When that was dry I went over the entire plant adding areas of green to start to build up a three-dimensional impression of the leaves. I used to a smaller brush, a round size 3 sable, to put in the detail such as veins and the wavy margins of the leaves.
This particular number 3 brush has an awkward point so I switched to the number 5 in the same series of brushes, which, although it’s that bit bigger, comes to a point more reliably.
I used touches of English red and sepia on the stem and flowerheads and ultramarine and cerulean blue in some of the greens, particularly where the underside shows.
One pleasure of doing this kind of botanical work is that I find I can listen to music as I’m doing it, so I had Radio 3 on all morning. I can’t listen to Classic FM as the commercial breaks infuriate me! (‘ . . . r e l a x on a Scroggins Sofa . . . every minute A CHILD DIES because you haven’t contributed to our charity . . . and now, Mozart . . . ’). In total – if I exclude numerous tea breaks - it probably took 4 or 5 hours to complete the whole drawing.

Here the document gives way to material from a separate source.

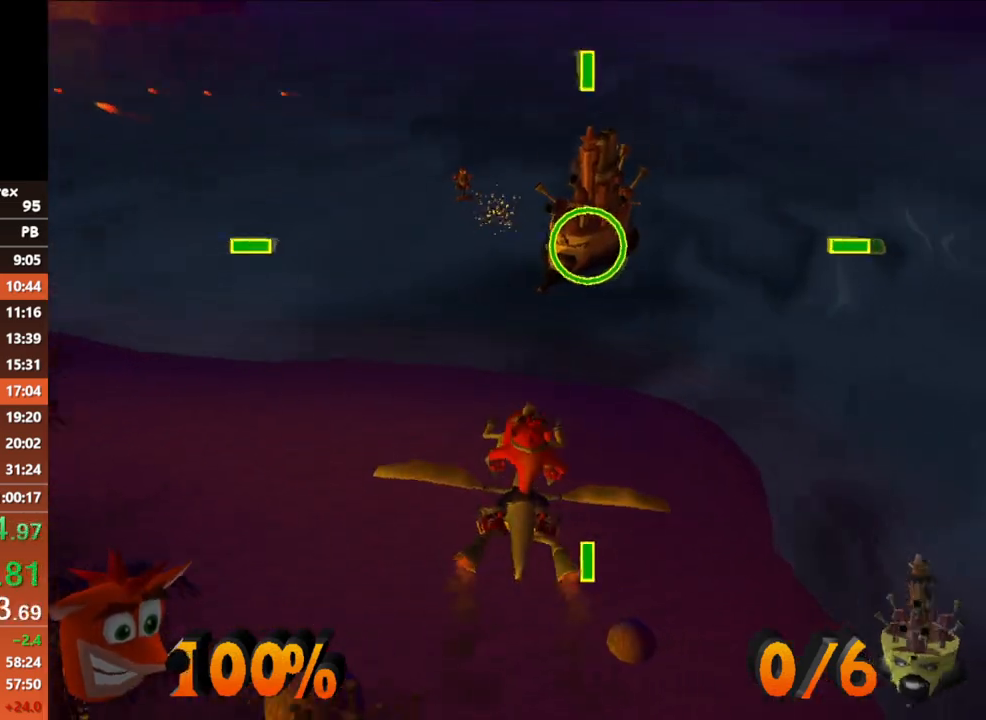
{"buttons": ["A"], "left_stick": "center", "button_events": []}
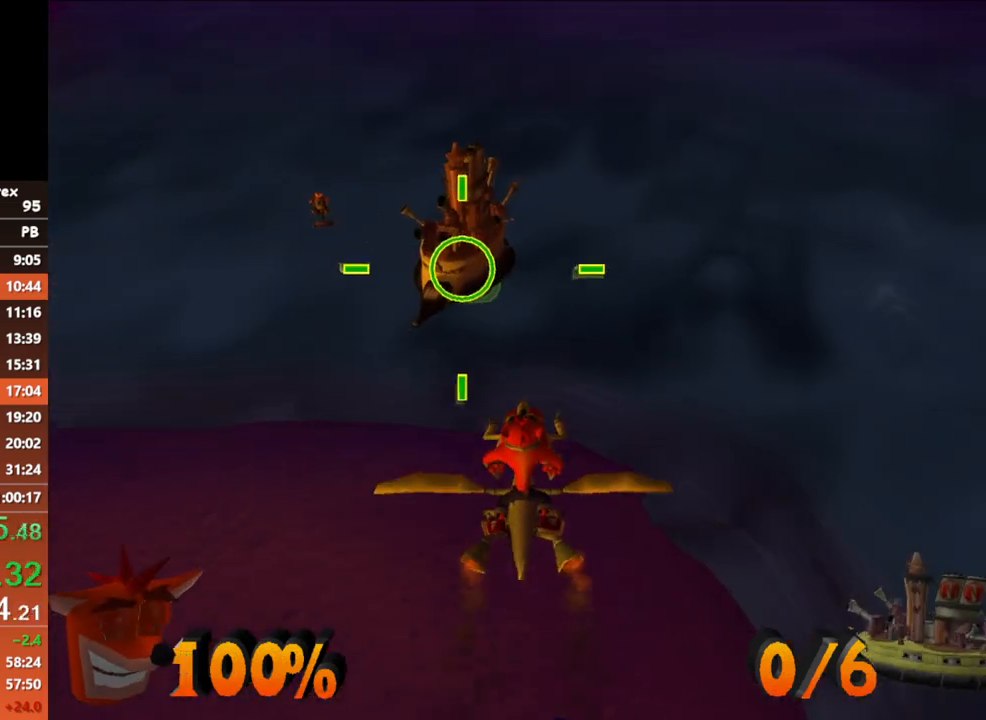
{"buttons": ["A"], "left_stick": "center", "button_events": [[250, "A", "up"], [350, "A", "down"]]}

I should have kept covering the parts of the drawing that I wasn’t working on because when I scanned the artwork I found that I’d smudged the pencil. I was able to go over the whole illustration in Adobe Photoshop, erasing all the smudges and then convert from RGB (red-blue-green of the scan and computer screen) to CMYK (cyan-magenta-yellow-black of the printing process). If only I’d had Photoshop twenty years ago.
The illustration will appear at a smaller size in the magazine.